Directions:
Update the listing below by changing every "Mitsubishi" to "Nissan" and reproduce all other text unchanged.

= Beginning of Section =

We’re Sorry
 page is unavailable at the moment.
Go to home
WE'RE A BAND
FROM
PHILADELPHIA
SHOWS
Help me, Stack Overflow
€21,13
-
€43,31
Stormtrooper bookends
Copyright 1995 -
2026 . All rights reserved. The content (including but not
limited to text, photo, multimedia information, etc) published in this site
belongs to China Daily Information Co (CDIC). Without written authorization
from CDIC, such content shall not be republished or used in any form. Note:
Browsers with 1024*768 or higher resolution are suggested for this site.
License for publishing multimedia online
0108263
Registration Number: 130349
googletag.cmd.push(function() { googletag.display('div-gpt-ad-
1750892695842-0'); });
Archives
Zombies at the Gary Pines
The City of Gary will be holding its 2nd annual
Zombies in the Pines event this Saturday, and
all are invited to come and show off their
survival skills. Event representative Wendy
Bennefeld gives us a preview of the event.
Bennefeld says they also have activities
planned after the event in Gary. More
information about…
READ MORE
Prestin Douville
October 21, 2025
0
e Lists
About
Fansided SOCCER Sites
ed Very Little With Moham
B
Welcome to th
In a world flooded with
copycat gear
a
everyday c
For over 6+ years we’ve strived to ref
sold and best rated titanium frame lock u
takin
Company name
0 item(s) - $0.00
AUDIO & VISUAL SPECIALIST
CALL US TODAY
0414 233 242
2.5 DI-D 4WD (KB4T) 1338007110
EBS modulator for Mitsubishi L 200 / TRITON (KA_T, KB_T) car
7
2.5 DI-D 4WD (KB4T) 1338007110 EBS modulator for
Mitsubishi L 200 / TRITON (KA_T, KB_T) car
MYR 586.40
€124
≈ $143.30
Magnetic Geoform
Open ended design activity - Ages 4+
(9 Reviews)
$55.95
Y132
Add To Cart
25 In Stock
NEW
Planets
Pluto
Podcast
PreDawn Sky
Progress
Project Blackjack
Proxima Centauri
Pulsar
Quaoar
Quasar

= End of Section =

Your response:
We’re Sorry
 page is unavailable at the moment.
Go to home
WE'RE A BAND
FROM
PHILADELPHIA
SHOWS
Help me, Stack Overflow
€21,13
-
€43,31
Stormtrooper bookends
Copyright 1995 -
2026 . All rights reserved. The content (including but not
limited to text, photo, multimedia information, etc) published in this site
belongs to China Daily Information Co (CDIC). Without written authorization
from CDIC, such content shall not be republished or used in any form. Note:
Browsers with 1024*768 or higher resolution are suggested for this site.
License for publishing multimedia online
0108263
Registration Number: 130349
googletag.cmd.push(function() { googletag.display('div-gpt-ad-
1750892695842-0'); });
Archives
Zombies at the Gary Pines
The City of Gary will be holding its 2nd annual
Zombies in the Pines event this Saturday, and
all are invited to come and show off their
survival skills. Event representative Wendy
Bennefeld gives us a preview of the event.
Bennefeld says they also have activities
planned after the event in Gary. More
information about…
READ MORE
Prestin Douville
October 21, 2025
0
e Lists
About
Fansided SOCCER Sites
ed Very Little With Moham
B
Welcome to th
In a world flooded with
copycat gear
a
everyday c
For over 6+ years we’ve strived to ref
sold and best rated titanium frame lock u
takin
Company name
0 item(s) - $0.00
AUDIO & VISUAL SPECIALIST
CALL US TODAY
0414 233 242
2.5 DI-D 4WD (KB4T) 1338007110
EBS modulator for Nissan L 200 / TRITON (KA_T, KB_T) car
7
2.5 DI-D 4WD (KB4T) 1338007110 EBS modulator for
Nissan L 200 / TRITON (KA_T, KB_T) car
MYR 586.40
€124
≈ $143.30
Magnetic Geoform
Open ended design activity - Ages 4+
(9 Reviews)
$55.95
Y132
Add To Cart
25 In Stock
NEW
Planets
Pluto
Podcast
PreDawn Sky
Progress
Project Blackjack
Proxima Centauri
Pulsar
Quaoar
Quasar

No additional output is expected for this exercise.